Researchers at the University of Pennsylvania School of Medicine have found direct evidence that mild repetitive head injuries can lead to Alzheimer’s disease. These findings could serve as a model in screening new drugs to treat Alzheimer’s and traumatic brain injuries. The study is published in the January 15, 2002 issue of The Journal of Neuroscience.
According to Kunihiro Uryu, Ph.D., a senior research investigator at Penn’s Center for Neurodegenerative Disease Research (CNDR), brain trauma accelerates Alzheimer’s disease by increasing free radical damage and the formation of plaque-like deposits of Amyloid beta (Ab) proteins.
“This is the first experimental evidence linking head injuries to Alzheimer’s disease by showing how repetitive concussions can speed up the progress of the disease,” Uryu said.
While there are a number of documented genetic risk factors that predispose a person to Alzheimer’s disease, head trauma has been identified as one very likely environmental factor.
Using mice implanted with the human gene responsible for the production of the Ab protein, Uryu and his colleagues were able to study how mild repetitive head injuries could influence the progress of Alzheimer’s disease. Even without head trauma, these mice would eventually develop Ab plaques later in life. With the trauma, they produced symptoms of Alzheimer’s disease at a remarkably increased rate.

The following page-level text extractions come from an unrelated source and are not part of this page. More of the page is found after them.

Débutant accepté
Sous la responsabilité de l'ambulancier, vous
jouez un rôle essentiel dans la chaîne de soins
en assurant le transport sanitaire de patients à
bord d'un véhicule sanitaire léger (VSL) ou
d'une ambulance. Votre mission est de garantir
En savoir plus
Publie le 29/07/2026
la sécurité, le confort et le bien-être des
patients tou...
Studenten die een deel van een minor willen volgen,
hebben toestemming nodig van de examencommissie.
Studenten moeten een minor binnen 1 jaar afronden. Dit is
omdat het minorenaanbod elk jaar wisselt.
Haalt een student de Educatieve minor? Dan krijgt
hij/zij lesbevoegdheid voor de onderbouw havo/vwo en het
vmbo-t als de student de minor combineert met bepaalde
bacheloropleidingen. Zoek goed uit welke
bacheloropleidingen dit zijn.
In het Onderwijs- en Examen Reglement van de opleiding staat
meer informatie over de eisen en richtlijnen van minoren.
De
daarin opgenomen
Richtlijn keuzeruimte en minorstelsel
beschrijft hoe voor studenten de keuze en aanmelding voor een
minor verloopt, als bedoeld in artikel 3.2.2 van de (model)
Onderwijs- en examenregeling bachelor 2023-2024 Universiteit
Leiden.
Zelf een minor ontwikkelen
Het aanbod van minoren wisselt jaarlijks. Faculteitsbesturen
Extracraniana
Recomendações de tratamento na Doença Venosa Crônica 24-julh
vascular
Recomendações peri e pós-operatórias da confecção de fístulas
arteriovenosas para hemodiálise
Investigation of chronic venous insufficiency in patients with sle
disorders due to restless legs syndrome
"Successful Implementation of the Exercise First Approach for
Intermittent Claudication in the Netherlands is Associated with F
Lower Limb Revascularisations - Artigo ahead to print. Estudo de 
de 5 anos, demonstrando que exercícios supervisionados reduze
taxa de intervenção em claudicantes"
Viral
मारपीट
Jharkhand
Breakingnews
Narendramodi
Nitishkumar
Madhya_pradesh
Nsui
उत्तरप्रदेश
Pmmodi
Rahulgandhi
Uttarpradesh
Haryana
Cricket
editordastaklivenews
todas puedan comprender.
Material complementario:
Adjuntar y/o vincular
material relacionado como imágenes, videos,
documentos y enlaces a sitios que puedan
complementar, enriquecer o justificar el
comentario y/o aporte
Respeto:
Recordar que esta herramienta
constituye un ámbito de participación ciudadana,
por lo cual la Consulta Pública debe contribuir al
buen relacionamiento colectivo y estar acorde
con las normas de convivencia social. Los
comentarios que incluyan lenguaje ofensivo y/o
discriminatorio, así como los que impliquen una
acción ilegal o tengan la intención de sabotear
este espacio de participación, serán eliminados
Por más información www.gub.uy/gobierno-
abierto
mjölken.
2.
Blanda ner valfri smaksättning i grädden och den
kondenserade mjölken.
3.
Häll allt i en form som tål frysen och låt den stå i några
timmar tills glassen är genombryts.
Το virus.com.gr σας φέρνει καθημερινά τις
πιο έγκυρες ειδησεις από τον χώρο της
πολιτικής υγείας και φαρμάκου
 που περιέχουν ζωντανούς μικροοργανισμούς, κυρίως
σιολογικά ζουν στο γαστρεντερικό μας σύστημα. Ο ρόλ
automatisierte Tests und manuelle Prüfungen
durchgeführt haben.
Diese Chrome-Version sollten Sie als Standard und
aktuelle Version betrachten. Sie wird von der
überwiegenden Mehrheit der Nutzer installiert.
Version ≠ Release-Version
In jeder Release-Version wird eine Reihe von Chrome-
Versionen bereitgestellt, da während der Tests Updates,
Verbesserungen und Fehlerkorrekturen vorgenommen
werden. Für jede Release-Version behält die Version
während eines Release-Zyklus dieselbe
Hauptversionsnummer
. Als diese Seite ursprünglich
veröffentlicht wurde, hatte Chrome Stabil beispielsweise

“Here, we can clearly see a direct cause and effect relationship between repetitive concussions and Alzheimer’s,” said John Q. Trojanowski, M.D., Ph.D., co-director of the CNDR and professor in the Department of Pathology and Laboratory Medicine. “Using the head trauma model in these mice represents a step forward in our ability to understand the basic molecular mechanisms behind Alzheimer’s disease. More importantly, we believe this model system can be used to screen for new medications in the search for a cure.”
Over the course of the study, the mice were sedated and given mild repetitive concussions. Uryu and his colleagues then monitored the behavior and brain pathology of the mice. In addition to looking for deposits of Ab, they also monitored amounts of a molecule called isoprostane. Last year, Penn researchers discovered that urine isoprostane levels serve as an indicator of the sort of free radical damage found in Alzheimer’s disease.
“Two days after the injuries, and again at nine and sixteen weeks, we measured amyloid deposits and levels of isoprostanes and amyloid beta proteins,” said Uryu, “At each point, we saw a dramatic increase of indicators for Alzheimer’s disease in the mice that received repetitive head traumas.
The findings suggest repetitive, not single, mild traumatic brain injuries increased Ab deposition as well as levels of Ab and isoprostanes in the mice. The repetitive injuries brought about cognitive impairments, but did not interfere with the motor functions and dexterity of the mice.
“Alzheimer’s disease has a very real and understandable molecular basis and it will be curable,” said Trojanowski. “Developing a working animal model of how head trauma augments Alzheimer pathology, as we have in our studies here, is just one more step in reaching the inevitable treatment.”